Task brief: Restate all of the entries verbatim.

Dataset:
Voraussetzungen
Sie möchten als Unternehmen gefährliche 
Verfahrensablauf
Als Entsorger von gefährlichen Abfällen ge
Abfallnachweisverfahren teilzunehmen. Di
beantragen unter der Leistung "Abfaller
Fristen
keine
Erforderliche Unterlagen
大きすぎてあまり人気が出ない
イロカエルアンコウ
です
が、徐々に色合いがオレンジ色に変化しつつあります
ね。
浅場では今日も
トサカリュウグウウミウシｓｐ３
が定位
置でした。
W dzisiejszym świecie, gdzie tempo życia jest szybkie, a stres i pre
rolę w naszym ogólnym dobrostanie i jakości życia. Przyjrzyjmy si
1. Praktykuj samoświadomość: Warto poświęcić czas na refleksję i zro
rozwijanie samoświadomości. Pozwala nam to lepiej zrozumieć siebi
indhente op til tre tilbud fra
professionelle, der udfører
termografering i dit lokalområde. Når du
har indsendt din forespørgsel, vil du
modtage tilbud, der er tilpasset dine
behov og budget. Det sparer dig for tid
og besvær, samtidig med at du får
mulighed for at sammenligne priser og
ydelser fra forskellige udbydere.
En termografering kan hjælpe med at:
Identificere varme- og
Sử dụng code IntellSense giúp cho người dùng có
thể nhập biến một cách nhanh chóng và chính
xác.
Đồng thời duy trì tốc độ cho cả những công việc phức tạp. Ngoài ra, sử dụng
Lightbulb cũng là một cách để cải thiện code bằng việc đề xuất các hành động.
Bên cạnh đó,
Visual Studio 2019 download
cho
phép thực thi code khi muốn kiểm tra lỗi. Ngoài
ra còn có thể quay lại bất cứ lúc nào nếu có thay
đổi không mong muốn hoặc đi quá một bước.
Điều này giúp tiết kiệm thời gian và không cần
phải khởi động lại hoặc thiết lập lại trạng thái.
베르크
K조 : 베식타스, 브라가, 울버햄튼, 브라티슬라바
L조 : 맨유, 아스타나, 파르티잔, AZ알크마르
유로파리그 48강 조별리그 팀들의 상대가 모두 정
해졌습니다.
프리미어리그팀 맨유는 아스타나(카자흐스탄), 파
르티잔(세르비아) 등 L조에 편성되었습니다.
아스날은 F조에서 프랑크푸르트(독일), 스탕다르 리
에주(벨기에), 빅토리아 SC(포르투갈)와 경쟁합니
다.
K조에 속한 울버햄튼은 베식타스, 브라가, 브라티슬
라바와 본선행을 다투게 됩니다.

Reply to the task:
Voraussetzungen
Sie möchten als Unternehmen gefährliche 
Verfahrensablauf
Als Entsorger von gefährlichen Abfällen ge
Abfallnachweisverfahren teilzunehmen. Di
beantragen unter der Leistung "Abfaller
Fristen
keine
Erforderliche Unterlagen
大きすぎてあまり人気が出ない
イロカエルアンコウ
です
が、徐々に色合いがオレンジ色に変化しつつあります
ね。
浅場では今日も
トサカリュウグウウミウシｓｐ３
が定位
置でした。
W dzisiejszym świecie, gdzie tempo życia jest szybkie, a stres i pre
rolę w naszym ogólnym dobrostanie i jakości życia. Przyjrzyjmy si
1. Praktykuj samoświadomość: Warto poświęcić czas na refleksję i zro
rozwijanie samoświadomości. Pozwala nam to lepiej zrozumieć siebi
indhente op til tre tilbud fra
professionelle, der udfører
termografering i dit lokalområde. Når du
har indsendt din forespørgsel, vil du
modtage tilbud, der er tilpasset dine
behov og budget. Det sparer dig for tid
og besvær, samtidig med at du får
mulighed for at sammenligne priser og
ydelser fra forskellige udbydere.
En termografering kan hjælpe med at:
Identificere varme- og
Sử dụng code IntellSense giúp cho người dùng có
thể nhập biến một cách nhanh chóng và chính
xác.
Đồng thời duy trì tốc độ cho cả những công việc phức tạp. Ngoài ra, sử dụng
Lightbulb cũng là một cách để cải thiện code bằng việc đề xuất các hành động.
Bên cạnh đó,
Visual Studio 2019 download
cho
phép thực thi code khi muốn kiểm tra lỗi. Ngoài
ra còn có thể quay lại bất cứ lúc nào nếu có thay
đổi không mong muốn hoặc đi quá một bước.
Điều này giúp tiết kiệm thời gian và không cần
phải khởi động lại hoặc thiết lập lại trạng thái.
베르크
K조 : 베식타스, 브라가, 울버햄튼, 브라티슬라바
L조 : 맨유, 아스타나, 파르티잔, AZ알크마르
유로파리그 48강 조별리그 팀들의 상대가 모두 정
해졌습니다.
프리미어리그팀 맨유는 아스타나(카자흐스탄), 파
르티잔(세르비아) 등 L조에 편성되었습니다.
아스날은 F조에서 프랑크푸르트(독일), 스탕다르 리
에주(벨기에), 빅토리아 SC(포르투갈)와 경쟁합니
다.
K조에 속한 울버햄튼은 베식타스, 브라가, 브라티슬
라바와 본선행을 다투게 됩니다.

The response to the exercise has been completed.